- **Stored records**:
··········
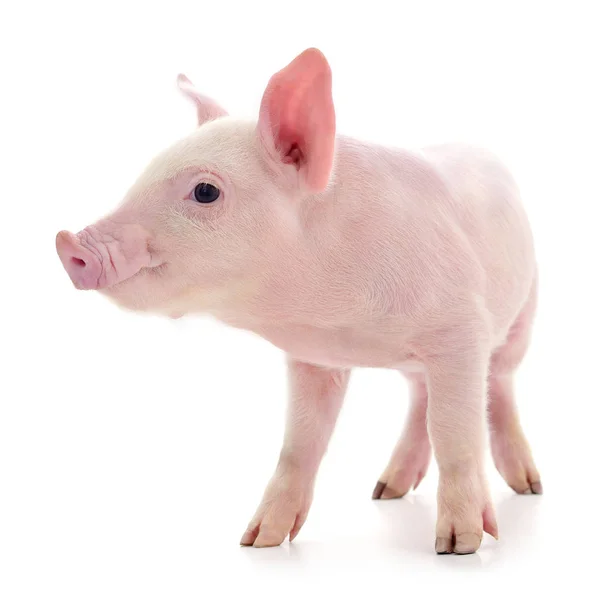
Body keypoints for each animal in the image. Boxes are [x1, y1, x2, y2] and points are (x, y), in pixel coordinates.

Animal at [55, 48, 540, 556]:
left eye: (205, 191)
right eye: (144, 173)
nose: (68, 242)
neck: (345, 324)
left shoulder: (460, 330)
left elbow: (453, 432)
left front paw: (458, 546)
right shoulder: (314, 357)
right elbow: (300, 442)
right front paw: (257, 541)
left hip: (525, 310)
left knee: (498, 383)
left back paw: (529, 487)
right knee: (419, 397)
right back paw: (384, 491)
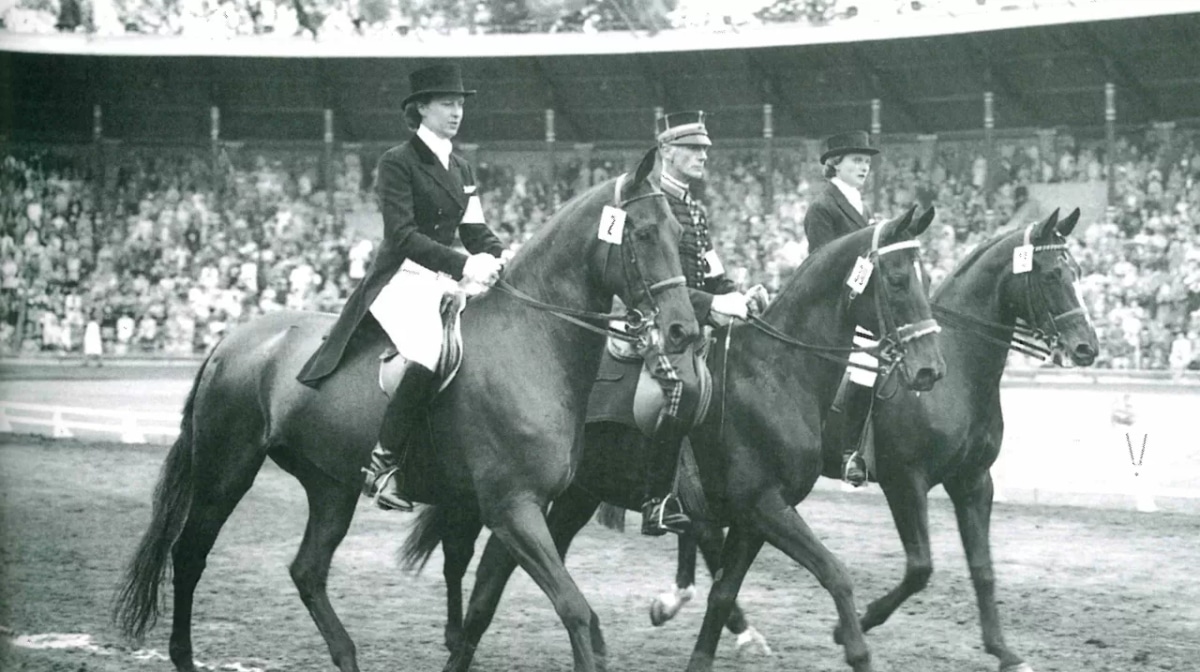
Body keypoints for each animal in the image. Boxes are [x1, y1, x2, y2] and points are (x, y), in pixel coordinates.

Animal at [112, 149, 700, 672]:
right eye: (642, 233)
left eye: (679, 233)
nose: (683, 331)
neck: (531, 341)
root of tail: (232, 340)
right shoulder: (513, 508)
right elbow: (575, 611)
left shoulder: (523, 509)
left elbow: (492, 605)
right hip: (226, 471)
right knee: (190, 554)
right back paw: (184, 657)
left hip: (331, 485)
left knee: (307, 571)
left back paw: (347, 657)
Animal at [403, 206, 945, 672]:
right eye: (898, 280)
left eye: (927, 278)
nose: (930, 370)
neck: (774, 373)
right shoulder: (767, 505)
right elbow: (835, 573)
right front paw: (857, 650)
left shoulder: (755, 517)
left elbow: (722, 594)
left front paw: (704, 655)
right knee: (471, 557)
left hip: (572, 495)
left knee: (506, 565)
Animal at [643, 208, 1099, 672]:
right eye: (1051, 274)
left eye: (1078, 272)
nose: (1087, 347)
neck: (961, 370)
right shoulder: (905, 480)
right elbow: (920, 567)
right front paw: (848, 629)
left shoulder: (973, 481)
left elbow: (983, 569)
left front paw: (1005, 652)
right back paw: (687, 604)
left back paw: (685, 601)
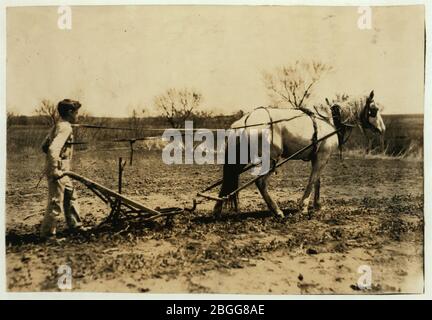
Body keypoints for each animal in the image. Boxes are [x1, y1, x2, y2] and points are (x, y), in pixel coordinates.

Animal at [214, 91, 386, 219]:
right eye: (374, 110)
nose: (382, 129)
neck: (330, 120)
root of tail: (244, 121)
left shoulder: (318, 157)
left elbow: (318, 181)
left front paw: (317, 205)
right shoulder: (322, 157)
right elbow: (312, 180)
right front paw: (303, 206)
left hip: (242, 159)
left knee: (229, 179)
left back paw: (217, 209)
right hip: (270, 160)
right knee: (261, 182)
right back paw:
··········
Tell how many lines in the records above contain "knee", giving the number and no other words.

8